= Cadet (genealogy) =

Younger son, as opposed to firstborn heir

In genealogy, a cadet is a younger son, as opposed to the firstborn heir.

== Etymology ==
The word has been recorded in English since 1634, originally for a young son, identical to the French, which is itself derived from the Gascon Occitan (spoken in Gascony in southwest France) capdet "captain, chief", in turn from the Late Latin capitellum, the diminutive of Latin caput "head" (hence also chief).

Younger sons from Gascon families were apparently commonly sent to the French court to serve as officers; as a rule, non-heirs from the European nobility sought careers in the military or the clergy.

== Usage ==

As an adjective, "cadet" is used to signify a junior branch of a family. Thus, the Orléans line was a cadet branch of the Bourbon family, which itself was a cadet branch of the House of Capet.
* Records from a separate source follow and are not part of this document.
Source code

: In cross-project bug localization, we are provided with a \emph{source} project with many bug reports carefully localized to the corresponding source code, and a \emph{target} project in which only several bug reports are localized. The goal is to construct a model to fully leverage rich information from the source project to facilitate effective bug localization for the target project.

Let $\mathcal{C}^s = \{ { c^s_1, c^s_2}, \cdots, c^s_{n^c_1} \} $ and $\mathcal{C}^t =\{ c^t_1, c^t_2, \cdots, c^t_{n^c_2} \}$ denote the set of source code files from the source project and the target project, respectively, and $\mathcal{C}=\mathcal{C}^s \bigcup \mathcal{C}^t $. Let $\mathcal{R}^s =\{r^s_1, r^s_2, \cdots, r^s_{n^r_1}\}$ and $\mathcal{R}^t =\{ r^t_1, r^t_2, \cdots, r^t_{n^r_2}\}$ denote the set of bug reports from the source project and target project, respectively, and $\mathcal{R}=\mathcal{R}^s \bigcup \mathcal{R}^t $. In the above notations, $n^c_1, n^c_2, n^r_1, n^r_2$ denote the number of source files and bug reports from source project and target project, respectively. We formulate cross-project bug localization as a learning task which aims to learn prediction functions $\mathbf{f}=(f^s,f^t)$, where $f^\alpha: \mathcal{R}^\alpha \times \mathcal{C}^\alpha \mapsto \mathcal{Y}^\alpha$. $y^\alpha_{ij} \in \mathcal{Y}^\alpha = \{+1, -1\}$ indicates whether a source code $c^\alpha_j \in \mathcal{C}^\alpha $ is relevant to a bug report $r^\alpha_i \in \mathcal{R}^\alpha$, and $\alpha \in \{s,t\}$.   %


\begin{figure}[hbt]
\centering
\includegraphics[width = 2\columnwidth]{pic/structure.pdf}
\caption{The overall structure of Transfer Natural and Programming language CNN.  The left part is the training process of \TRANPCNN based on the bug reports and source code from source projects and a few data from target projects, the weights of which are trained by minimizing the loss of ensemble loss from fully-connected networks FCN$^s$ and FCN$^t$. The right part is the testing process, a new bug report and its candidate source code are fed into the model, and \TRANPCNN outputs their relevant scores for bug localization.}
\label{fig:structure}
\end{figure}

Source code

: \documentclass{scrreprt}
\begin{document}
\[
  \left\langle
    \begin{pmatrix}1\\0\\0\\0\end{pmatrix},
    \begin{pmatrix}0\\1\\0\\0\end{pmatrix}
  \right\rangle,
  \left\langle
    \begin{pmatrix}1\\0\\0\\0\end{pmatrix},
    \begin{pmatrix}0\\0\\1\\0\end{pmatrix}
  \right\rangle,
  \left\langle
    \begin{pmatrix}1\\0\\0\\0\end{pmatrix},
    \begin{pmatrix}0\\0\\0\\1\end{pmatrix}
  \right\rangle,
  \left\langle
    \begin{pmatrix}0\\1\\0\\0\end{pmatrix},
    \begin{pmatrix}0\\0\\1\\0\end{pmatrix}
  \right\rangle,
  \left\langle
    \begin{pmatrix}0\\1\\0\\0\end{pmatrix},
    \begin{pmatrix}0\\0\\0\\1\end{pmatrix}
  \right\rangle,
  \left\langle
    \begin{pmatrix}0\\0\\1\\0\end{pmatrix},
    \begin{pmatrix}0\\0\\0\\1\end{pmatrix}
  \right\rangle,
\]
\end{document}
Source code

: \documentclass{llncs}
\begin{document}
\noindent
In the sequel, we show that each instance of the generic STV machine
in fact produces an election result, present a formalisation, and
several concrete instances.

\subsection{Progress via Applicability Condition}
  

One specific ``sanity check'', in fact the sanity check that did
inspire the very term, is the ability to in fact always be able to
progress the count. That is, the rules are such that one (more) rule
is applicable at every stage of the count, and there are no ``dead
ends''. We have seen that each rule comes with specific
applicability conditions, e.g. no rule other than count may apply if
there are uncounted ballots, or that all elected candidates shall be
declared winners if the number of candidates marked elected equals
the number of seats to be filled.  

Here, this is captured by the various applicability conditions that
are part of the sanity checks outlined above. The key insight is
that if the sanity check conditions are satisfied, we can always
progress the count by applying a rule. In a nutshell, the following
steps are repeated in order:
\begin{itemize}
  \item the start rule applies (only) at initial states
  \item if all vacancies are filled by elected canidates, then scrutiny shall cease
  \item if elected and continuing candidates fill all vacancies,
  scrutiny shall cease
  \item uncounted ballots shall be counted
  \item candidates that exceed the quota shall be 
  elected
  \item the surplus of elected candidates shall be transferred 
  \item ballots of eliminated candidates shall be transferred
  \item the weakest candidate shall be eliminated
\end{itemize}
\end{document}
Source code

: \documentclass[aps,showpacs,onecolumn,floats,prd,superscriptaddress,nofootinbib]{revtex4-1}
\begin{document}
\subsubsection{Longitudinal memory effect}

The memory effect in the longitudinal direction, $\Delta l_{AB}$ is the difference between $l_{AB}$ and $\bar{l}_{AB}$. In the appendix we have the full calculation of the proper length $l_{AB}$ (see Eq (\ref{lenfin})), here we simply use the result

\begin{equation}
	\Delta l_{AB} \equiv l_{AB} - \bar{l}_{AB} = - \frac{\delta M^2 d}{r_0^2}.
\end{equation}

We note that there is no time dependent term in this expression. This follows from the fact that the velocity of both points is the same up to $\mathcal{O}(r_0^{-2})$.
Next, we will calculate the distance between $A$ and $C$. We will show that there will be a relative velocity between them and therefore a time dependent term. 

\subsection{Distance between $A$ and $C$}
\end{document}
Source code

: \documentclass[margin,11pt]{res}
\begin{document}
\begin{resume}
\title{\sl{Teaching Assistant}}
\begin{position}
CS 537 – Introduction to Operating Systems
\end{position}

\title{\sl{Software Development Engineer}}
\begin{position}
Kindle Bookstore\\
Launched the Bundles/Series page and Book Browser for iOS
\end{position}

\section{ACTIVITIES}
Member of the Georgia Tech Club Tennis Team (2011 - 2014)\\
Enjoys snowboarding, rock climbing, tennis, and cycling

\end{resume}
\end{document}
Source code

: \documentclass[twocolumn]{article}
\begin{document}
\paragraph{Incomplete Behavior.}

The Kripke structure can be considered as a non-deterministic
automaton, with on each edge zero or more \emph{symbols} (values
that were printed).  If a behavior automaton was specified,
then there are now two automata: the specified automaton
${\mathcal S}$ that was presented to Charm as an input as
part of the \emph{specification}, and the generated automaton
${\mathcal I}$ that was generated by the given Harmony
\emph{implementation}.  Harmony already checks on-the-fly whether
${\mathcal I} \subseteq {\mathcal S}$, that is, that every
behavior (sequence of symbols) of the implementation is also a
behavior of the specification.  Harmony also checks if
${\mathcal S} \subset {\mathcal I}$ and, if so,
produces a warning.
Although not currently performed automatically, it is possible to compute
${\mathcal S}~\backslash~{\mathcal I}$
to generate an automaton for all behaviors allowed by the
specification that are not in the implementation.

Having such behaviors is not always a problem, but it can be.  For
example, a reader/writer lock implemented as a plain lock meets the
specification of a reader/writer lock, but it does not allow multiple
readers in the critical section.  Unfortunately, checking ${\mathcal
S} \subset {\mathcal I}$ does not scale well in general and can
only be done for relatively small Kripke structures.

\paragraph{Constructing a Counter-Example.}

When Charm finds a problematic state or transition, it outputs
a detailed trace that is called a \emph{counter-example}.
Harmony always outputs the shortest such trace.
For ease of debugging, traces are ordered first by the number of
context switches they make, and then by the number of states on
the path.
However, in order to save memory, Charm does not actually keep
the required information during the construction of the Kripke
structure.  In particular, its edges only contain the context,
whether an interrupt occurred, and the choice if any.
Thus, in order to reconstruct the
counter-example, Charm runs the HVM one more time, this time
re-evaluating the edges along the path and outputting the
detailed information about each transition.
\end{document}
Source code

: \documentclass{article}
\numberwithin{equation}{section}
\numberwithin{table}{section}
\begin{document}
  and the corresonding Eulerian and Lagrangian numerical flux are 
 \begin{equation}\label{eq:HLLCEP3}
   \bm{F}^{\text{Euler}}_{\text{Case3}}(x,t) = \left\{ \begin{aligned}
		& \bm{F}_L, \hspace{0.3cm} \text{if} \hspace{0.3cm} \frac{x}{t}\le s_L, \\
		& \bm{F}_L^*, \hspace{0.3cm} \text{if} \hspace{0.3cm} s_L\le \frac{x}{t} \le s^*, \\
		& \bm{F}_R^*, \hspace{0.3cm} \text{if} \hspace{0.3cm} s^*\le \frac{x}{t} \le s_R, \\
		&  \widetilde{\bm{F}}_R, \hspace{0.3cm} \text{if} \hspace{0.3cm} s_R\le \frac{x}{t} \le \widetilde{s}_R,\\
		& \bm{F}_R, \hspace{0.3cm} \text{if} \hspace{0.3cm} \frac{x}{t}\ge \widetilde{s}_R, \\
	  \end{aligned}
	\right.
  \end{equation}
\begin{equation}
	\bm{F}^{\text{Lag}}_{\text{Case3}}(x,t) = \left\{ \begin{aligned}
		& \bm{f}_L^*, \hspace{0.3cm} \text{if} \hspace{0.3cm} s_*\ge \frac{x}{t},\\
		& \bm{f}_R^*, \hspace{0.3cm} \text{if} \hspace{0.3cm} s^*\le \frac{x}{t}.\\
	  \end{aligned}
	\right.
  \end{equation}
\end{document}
Younger sons of German nobles would similarly establish cadet branches and hold lands in fief from the senior branches of the line.

For the status as such, the noun cadency exists, as in the heraldic term mark of cadency, for a feature which distinguishes a cadet son's coat of arms from the father's which is passed on unaltered only to the (usually firstborn) heir.

Military has been the traditional career choice of the nobility throughout the centuries, and it has been customary that the firstborn son inherited the title, lands and possessions, while the younger sons of a noble family went to the military, often to be trained as officers. Hence the meaning "cadet branch" for a junior branch of a family and the term "cadet" for an officer trainee.